§ Data provided:

§ §

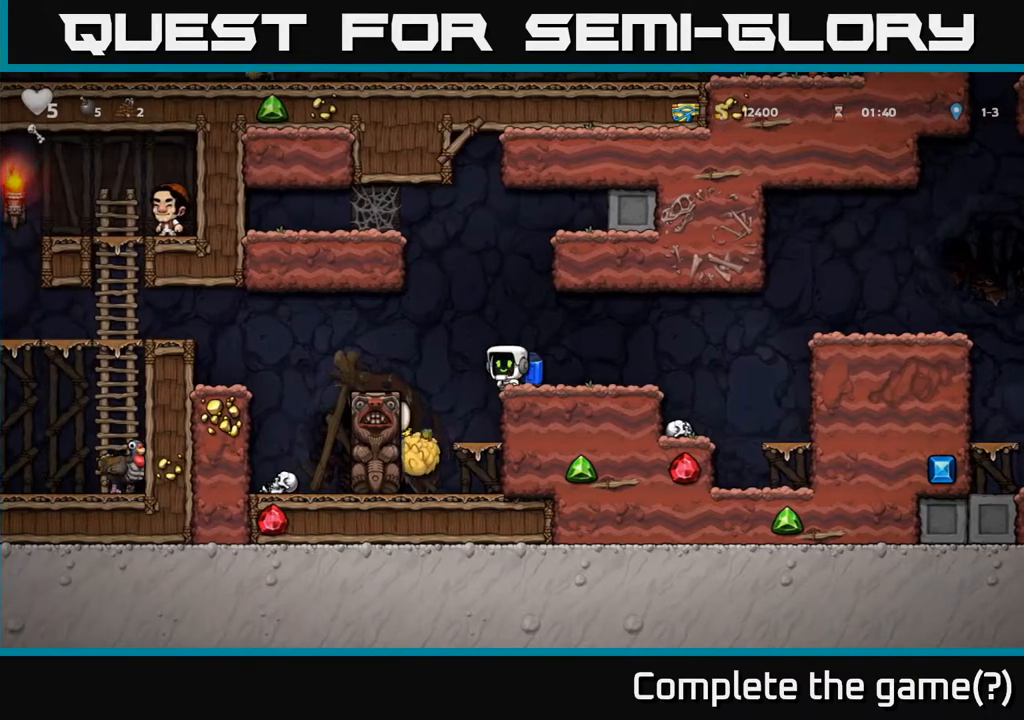
{"buttons": ["DPAD_RIGHT"], "left_stick": "center", "events": [[100, "DPAD_RIGHT", "down"], [267, "DPAD_RIGHT", "up"], [483, "DPAD_RIGHT", "down"]]}
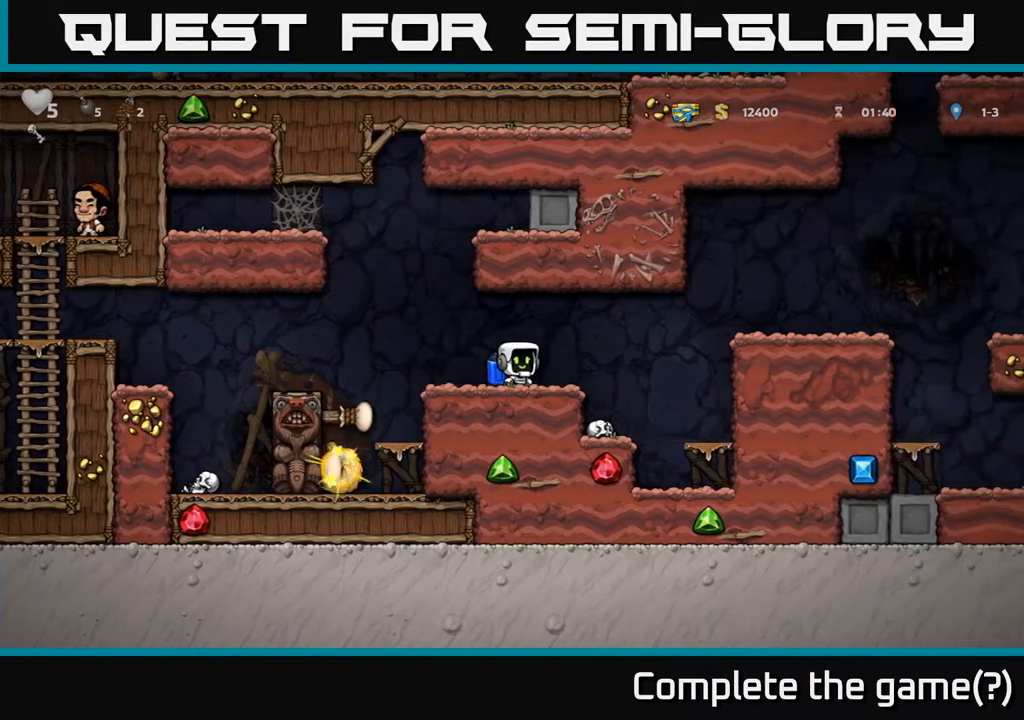
{"buttons": ["DPAD_RIGHT"], "left_stick": "center", "events": [[67, "A", "down"], [200, "A", "up"], [283, "A", "down"], [367, "A", "up"]]}
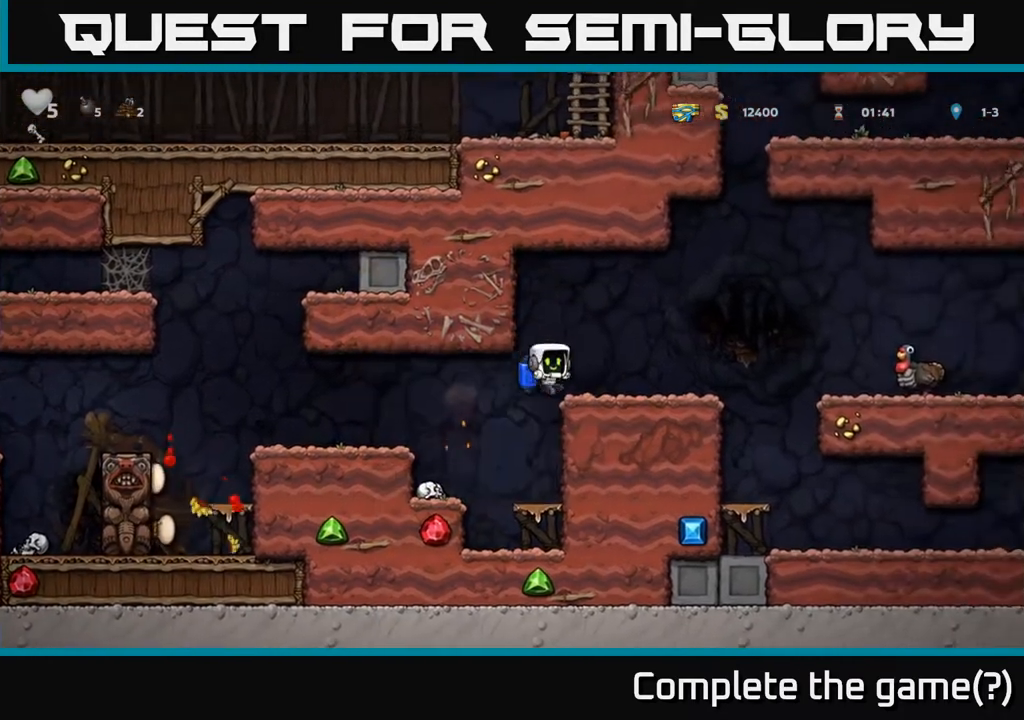
{"buttons": ["A", "DPAD_RIGHT"], "left_stick": "center", "events": [[100, "DPAD_RIGHT", "up"], [317, "DPAD_RIGHT", "down"], [483, "A", "down"]]}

§ §

§ Work instruction: Output the material above exactly, without pictures.

§ Written reply:
{"buttons": ["DPAD_RIGHT"], "left_stick": "center", "events": [[100, "DPAD_RIGHT", "down"], [267, "DPAD_RIGHT", "up"], [483, "DPAD_RIGHT", "down"]]}
{"buttons": ["DPAD_RIGHT"], "left_stick": "center", "events": [[67, "A", "down"], [200, "A", "up"], [283, "A", "down"], [367, "A", "up"]]}
{"buttons": ["A", "DPAD_RIGHT"], "left_stick": "center", "events": [[100, "DPAD_RIGHT", "up"], [317, "DPAD_RIGHT", "down"], [483, "A", "down"]]}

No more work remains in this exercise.